Quels pas en avant pour la lutte contre le gouvernement?

82053732_2613408072221953_285235138973925376_nCela fait plus d’un mois maintenant que la lutte contre la réforme des retraites a démarré. Ce projet a été l’élément fédérateur d’une colère sociale qui s’exprimait fortement depuis plusieurs mois et qui a permis de réussir des journées de grève interprofessionnelles historiques avec 1,5 millions de personnes le 5 décembre, puis 1,8 millions le 17 décembre. L’appel immédiat à faire une grève illimitée après le 5 décembre était un pari risqué, comme nous l’écrivions dans le précédent numéro de l’Égalité et dans la tribune syndicale que nous avions fait circuler en novembre. Le rythme de mobilisation n’étant pas le même pour tou·te·s et la fin de l’année étant proche, il était peu probable qu’une grève générale se déclenche aussitôt. Il fallait donc construire au maximum la lutte tout en essayant le plus possible d’impliquer de nouvelles couches sur les dates centrales pour justement avancer vers une grève générale.

Le contexte d’agitation sociale permanente depuis des mois, dans la rue et les entreprises, associé à la réussite de ces journées de grève, a constitué un point d’appui pour que les grévistes des secteurs en reconductible tiennent pendant la période des fêtes et de congés. Il s’agit maintenant d’amplifier le mouvement en janvier. D’autant que les sondages d’opinion révèlent que le projet reste très majoritairement rejeté – à plus de 70% – et que le soutien à cette grève, malgré les désagréments, reste, lui aussi, largement majoritaire avec plus de 60% d’opinion favorable.

Grève par délégation

Mais si « l’opinion » reste en faveur de la grève, certainement aussi dans l’optique de voir le gouvernement se prendre une claque pour l’ensemble de son œuvre et dans l’espoir de le bloquer pour le reste de la mandature, pour l’instant ce n’est qu’une minorité de travailleurs et travailleuses qui sont impliqués dans les journées de grève interprofessionnelles d’une part, et plus encore dans la reconductible (cheminots et traminots de la SNCF, RATP pour l’essentiel).
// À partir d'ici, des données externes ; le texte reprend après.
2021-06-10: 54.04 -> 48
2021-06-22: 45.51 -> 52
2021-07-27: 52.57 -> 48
Autrement dit, malgré un mouvement d’ampleur, qui marque réellement un retour de la classe ouvrière au premier plan dans la lutte des classes, nous avons encore beaucoup à faire pour éviter un phénomène de grève par délégation. Cette grève reconductible de masse reste à construire. Et c’est bien le développement de la grève générale qui sera nécessaire si l’on veut imposer nos revendications immédiates aux capitalistes et à leurs relais politiques.
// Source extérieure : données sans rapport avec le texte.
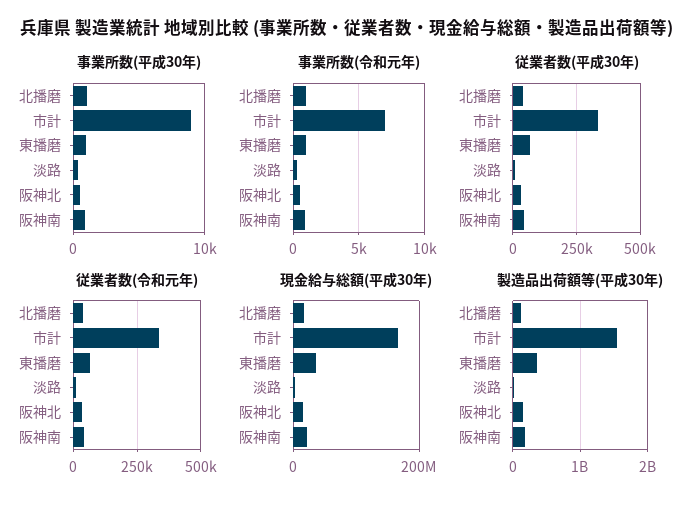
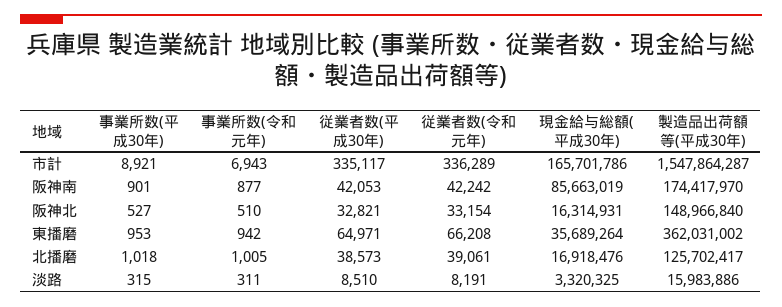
現金給与総額(平成30年), 阪神南: 20000000 -> 85663019

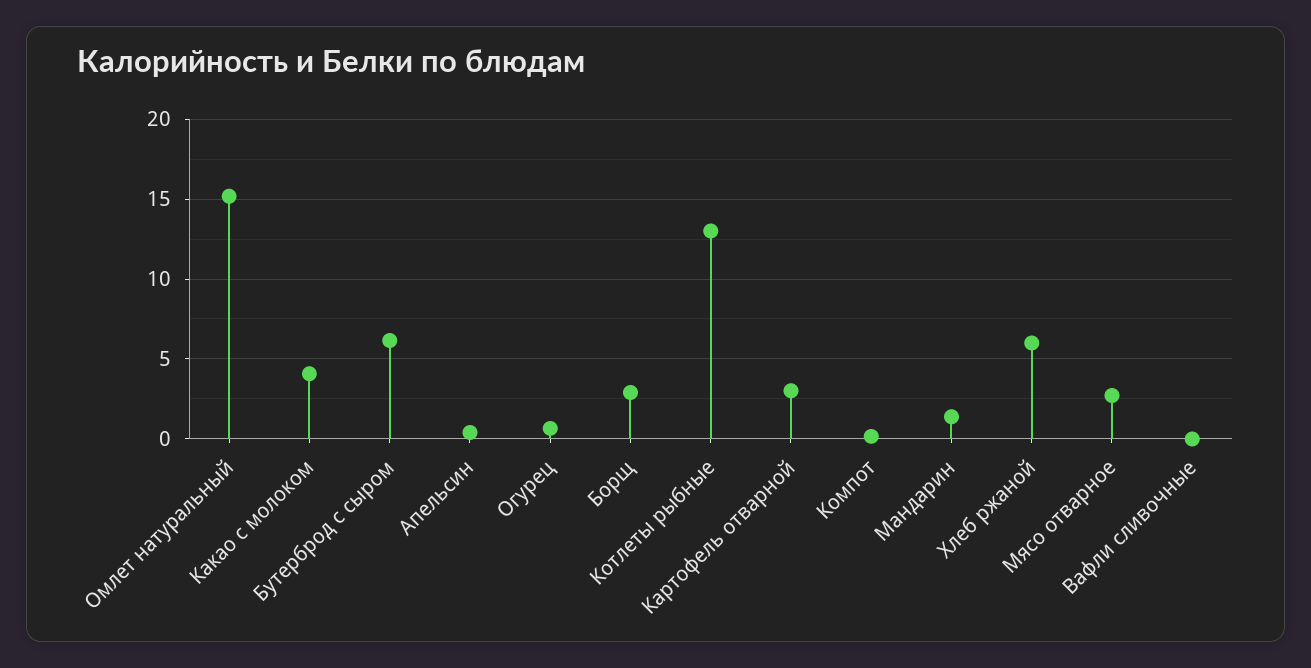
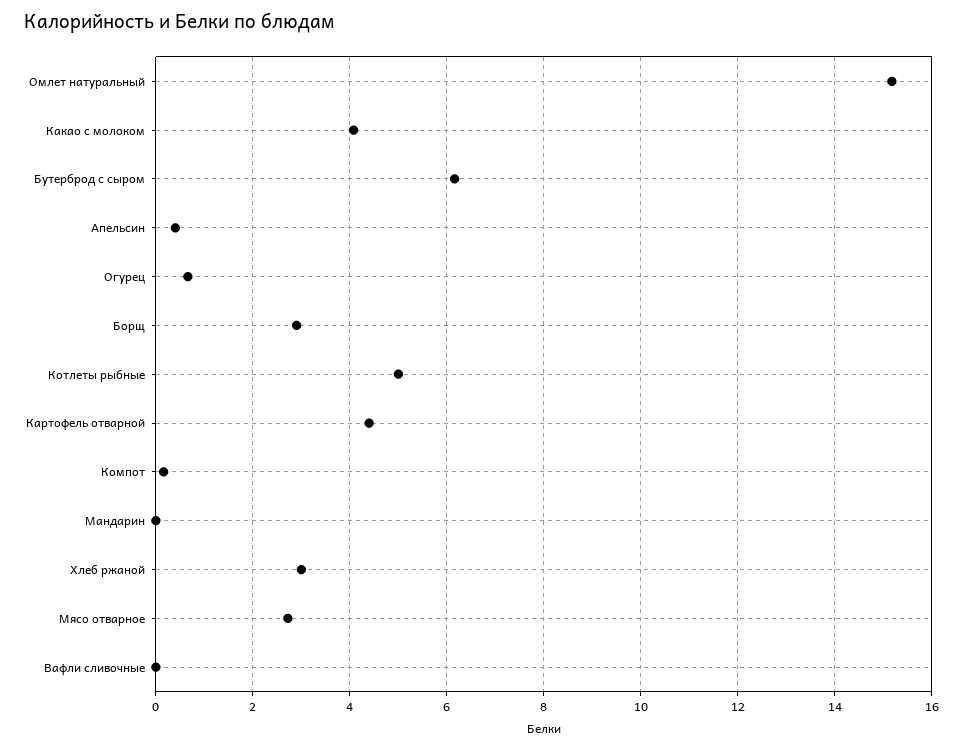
Котлеты рыбные: 13 -> 5
Картофель отварной: 3 -> 4.4
Мандарин: 1.5 -> 0
Хлеб ржаной: 6 -> 3

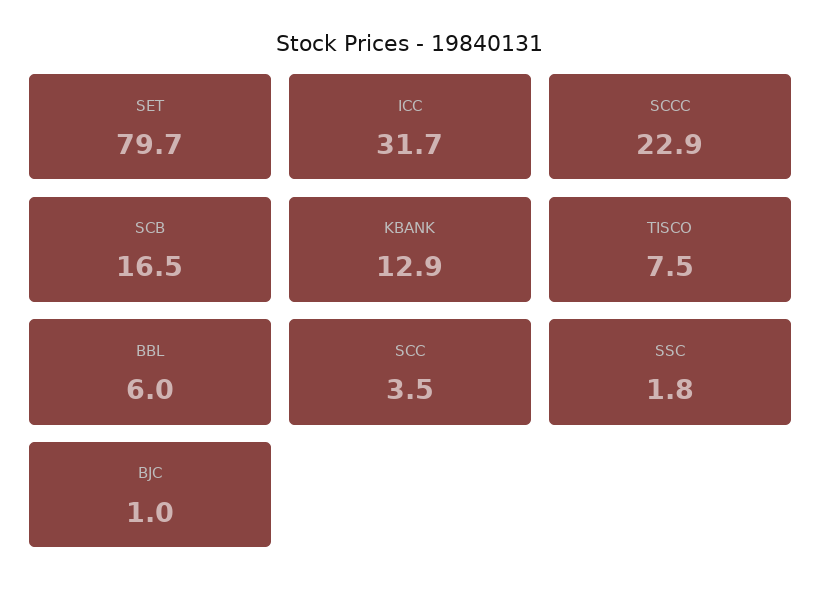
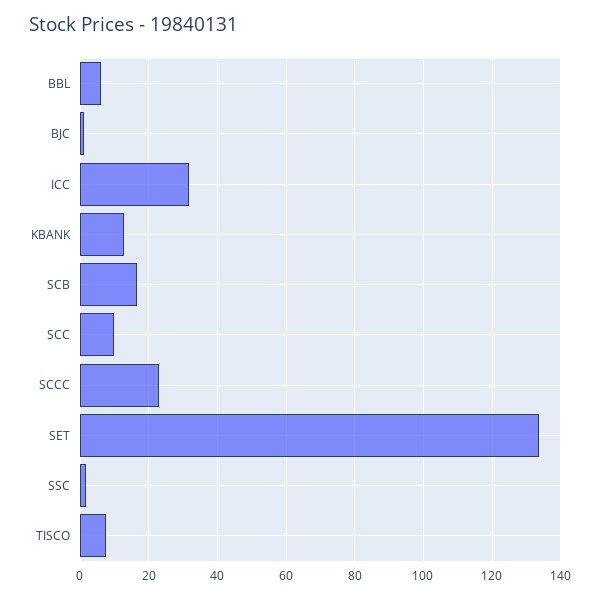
SET: 79.7 -> 134
SCC: 3.5 -> 10

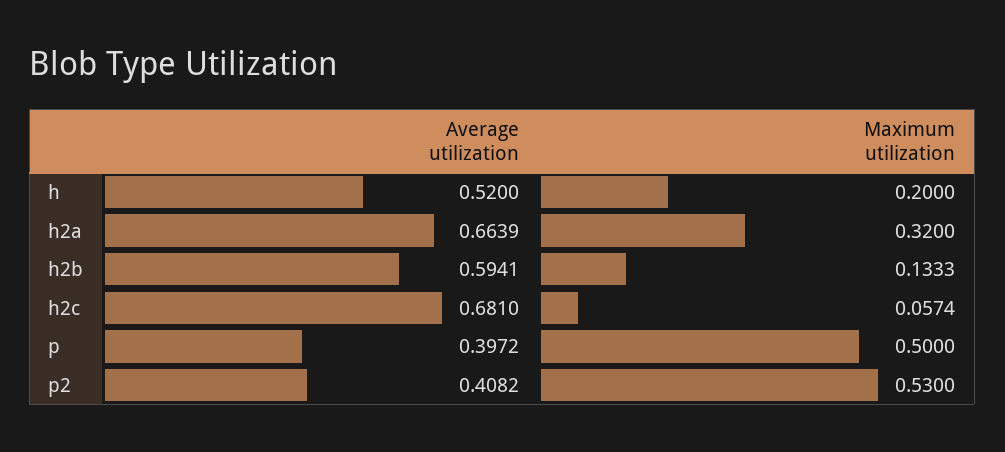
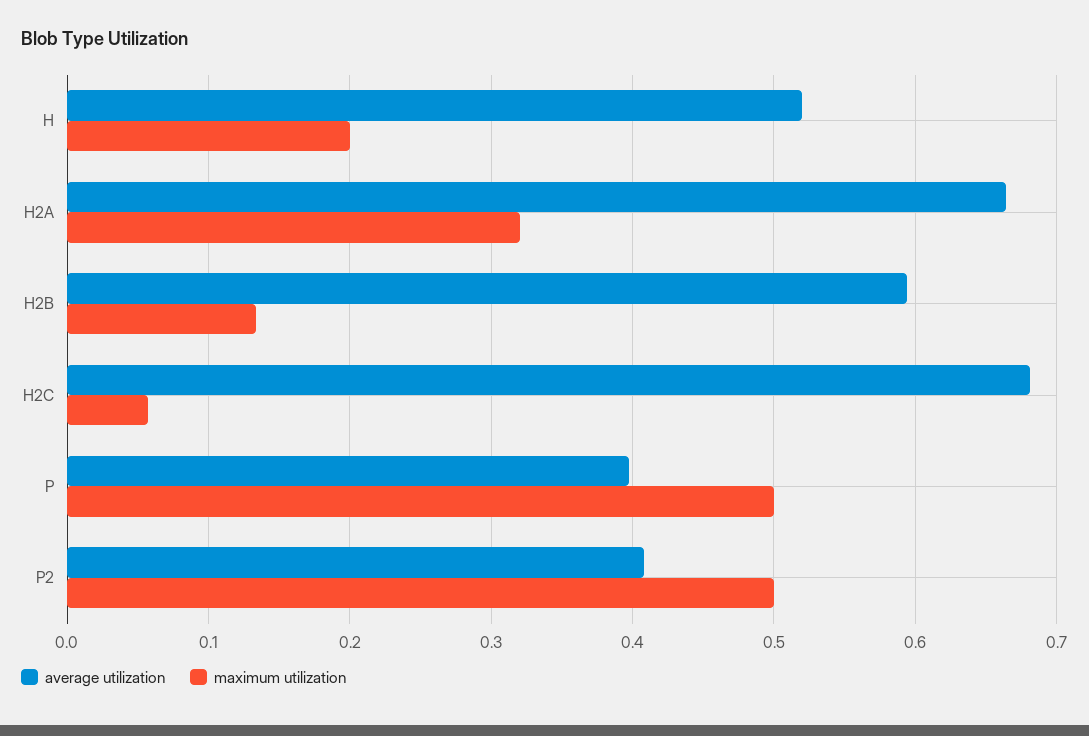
Maximum utilization, p2: 0.53 -> 0.5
Construire la grève générale

L’appel intersyndical national à la grève et à l’action en ce début janvier peut être une montée en puissance des journées interprofessionnelles. Cela peut créer une base pour tenter d’élargir le mouvement de grève reconductible à d’autres secteurs, s’appuyant sur de nouvelles dates de mobilisations et de journées de grève à suivre. Dans les entreprises et les établissements publics, la tenue d’AG pour mobiliser et impliquer les salarié·e·s est primordiale. La multiplication de ces structures de démocratie ouvrière directe permet de voter la grève, sa reconduction et la mise en œuvre majoritaire d’actions.
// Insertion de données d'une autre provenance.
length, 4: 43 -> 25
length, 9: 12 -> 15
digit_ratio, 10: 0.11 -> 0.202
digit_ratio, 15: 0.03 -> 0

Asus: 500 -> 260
Nous le disions déjà en décembre, si la question du refus de la casse des retraites est l’élément fédérateur de toutes les colères, il n’est pas forcément l’élément mobilisateur pour toutes et tous. Dès lors, il faut continuer d’aller convaincre les salarié·e·s dans les entreprises et les services publics, les jeunes dans les lieux d’études, et la population en général partout dans les lieux de vie (centre-ville, quartiers, zones commerciales, ronds points) que nous devons nous battre et imposer nos revendications pour améliorer notre vie immédiatement par l’augmentation des salaires, des pensions, pour une meilleure indemnisation du chômage, pour des services publics de qualité contre les licenciements, etc. C’est bien toute la politique de Macron qui doit être stoppée.